**QUELLENAUSZUG:**
───
Linken-Chefin Ines Schwerdtner hat sich hinter die Proteste gegen die Gründung des neuen AfD-Jugendverbands in Gießen am Wochenende gestellt. Hier habe sich „der rechte Nachwuchs des parlamentarischen Faschismus in Deutschland“ formiert, sagte Schwerdtner in Berlin. „Der Protest war absolut legitim.“

Einige Bilder und Berichte aus Gießen hätten sie schaudern lassen, fügte Schwerdtner hinzu. Polizisten seien in einzelne Blockaden mit Schlagstöcken hineingegangen. „Wir halten diese Polizeigewalt für absolut unangemessen“, sagte sie. Sie erwarte Aufklärung vom Polizeipräsidenten in Gießen und allen Beteiligten sowie die Einsetzung einer unabhängigen Kommission.
───
**DATENBLOCK:**
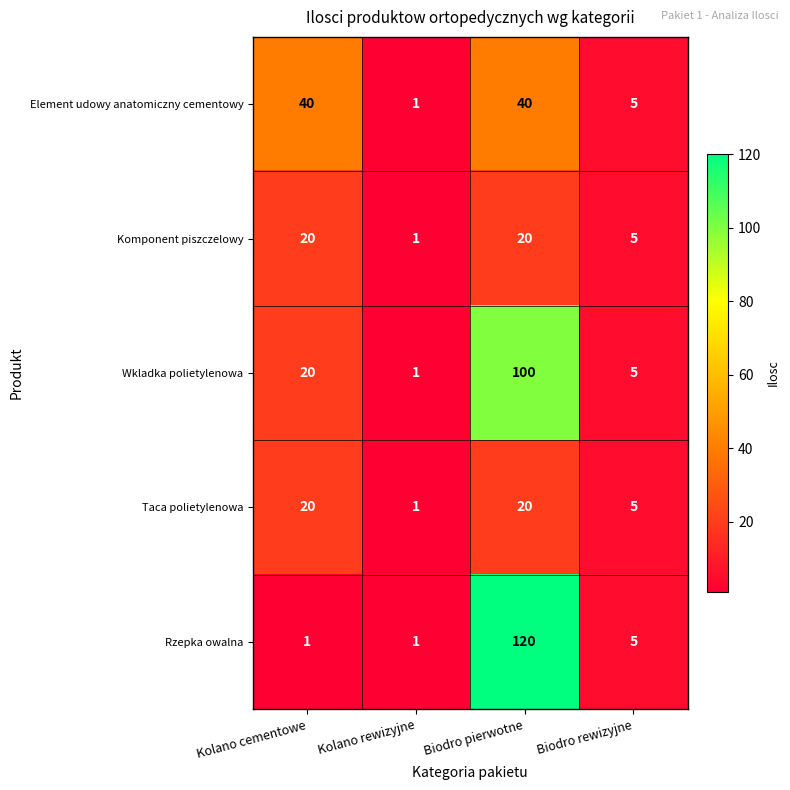

What is the average value of the Rzepka owalna series?

32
───
**AUFGABENLISTE:**
• a. Schreib die Stelle des Auszugs von „Linken-Chefin Ines Schwerdtner“ bis einschließlich „einer unabhängigen Kommission.“ ab und ersetze darin „Gießen“ durch „der Stadt“.
• b. Stimmen diese Aussagen mit dem Auszug überein? Antworte jeweils mit Ja oder Nein und zitiere die entscheidenden Worte wörtlich: (i) Schwerdtner bezeichnete den Protest als absolut legitim. (ii) Schwerdtner verlangt die Einsetzung einer unabhängigen Kommission. (iii) Schwerdtner äußerte sich in Gießen.
Stütze dich allein auf den Auszug.

**LÖSUNGEN:**
• a.
Linken-Chefin Ines Schwerdtner hat sich hinter die Proteste gegen die Gründung des neuen AfD-Jugendverbands in der Stadt am Wochenende gestellt. Hier habe sich „der rechte Nachwuchs des parlamentarischen Faschismus in Deutschland“ formiert, sagte Schwerdtner in Berlin. „Der Protest war absolut legitim.“

Einige Bilder und Berichte aus der Stadt hätten sie schaudern lassen, fügte Schwerdtner hinzu. Polizisten seien in einzelne Blockaden mit Schlagstöcken hineingegangen. „Wir halten diese Polizeigewalt für absolut unangemessen“, sagte sie. Sie erwarte Aufklärung vom Polizeipräsidenten in der Stadt und allen Beteiligten sowie die Einsetzung einer unabhängigen Kommission.

• b.
(i) Ja: „Der Protest war absolut legitim.“
(ii) Ja: „sowie die Einsetzung einer unabhängigen Kommission“
(iii) Nein: „sagte Schwerdtner in Berlin“